Goal
Reproduce the lines from the one containing "curve at (70, 106)" through the one containing "part at (690, 1018): none -> present", inclusive, changing nothing.

Supplied records
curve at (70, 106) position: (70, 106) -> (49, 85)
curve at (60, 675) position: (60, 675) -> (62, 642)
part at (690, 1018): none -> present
* * *
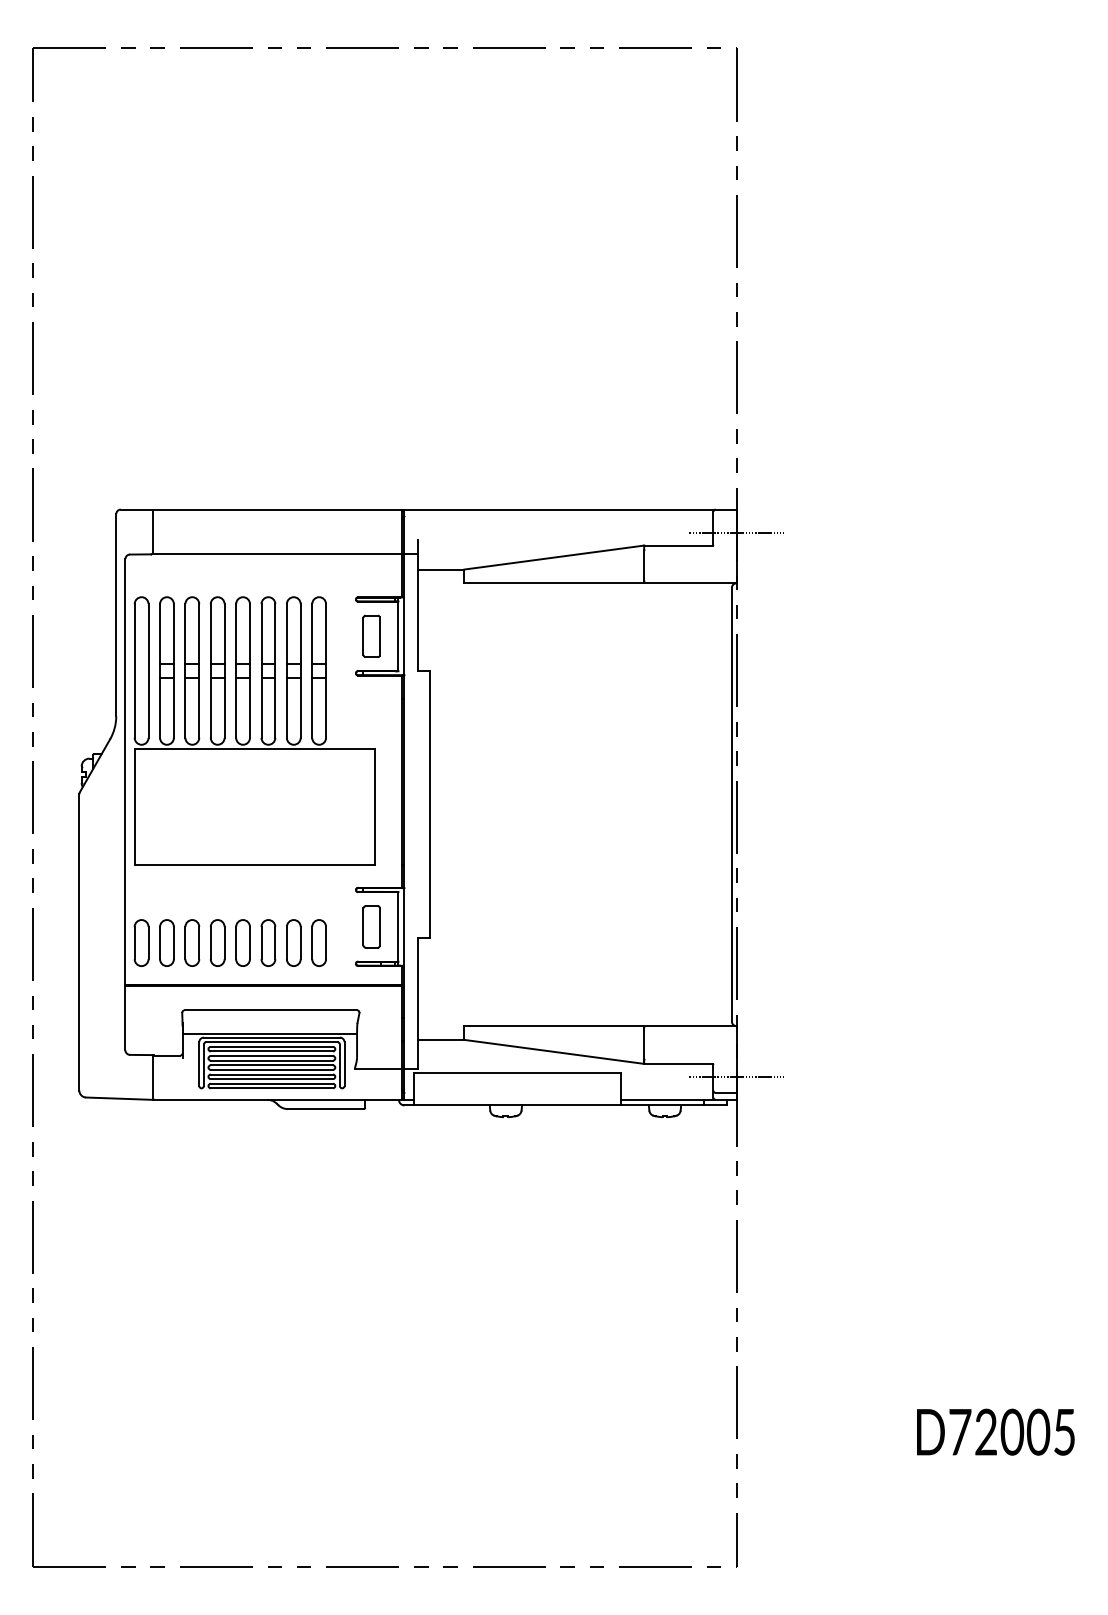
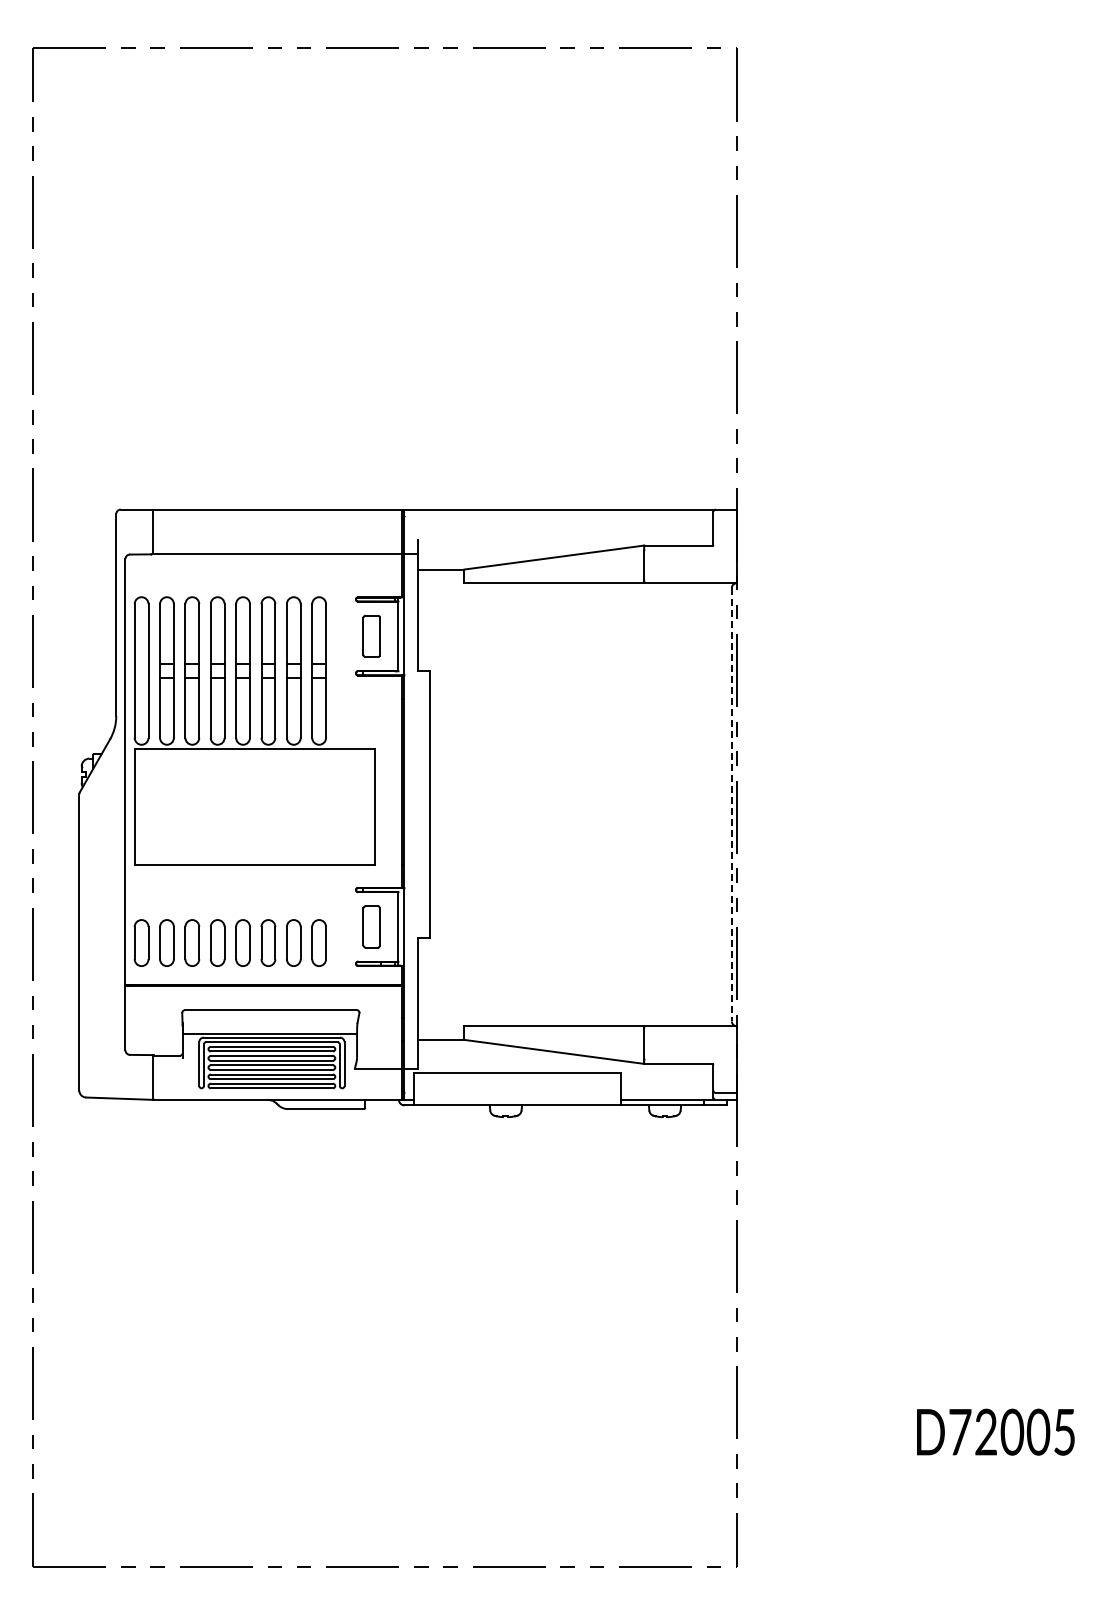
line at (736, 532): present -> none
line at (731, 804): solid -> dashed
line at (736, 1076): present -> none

Worked solution
curve at (70, 106) position: (70, 106) -> (49, 85)
curve at (60, 675) position: (60, 675) -> (62, 642)
part at (690, 1018): none -> present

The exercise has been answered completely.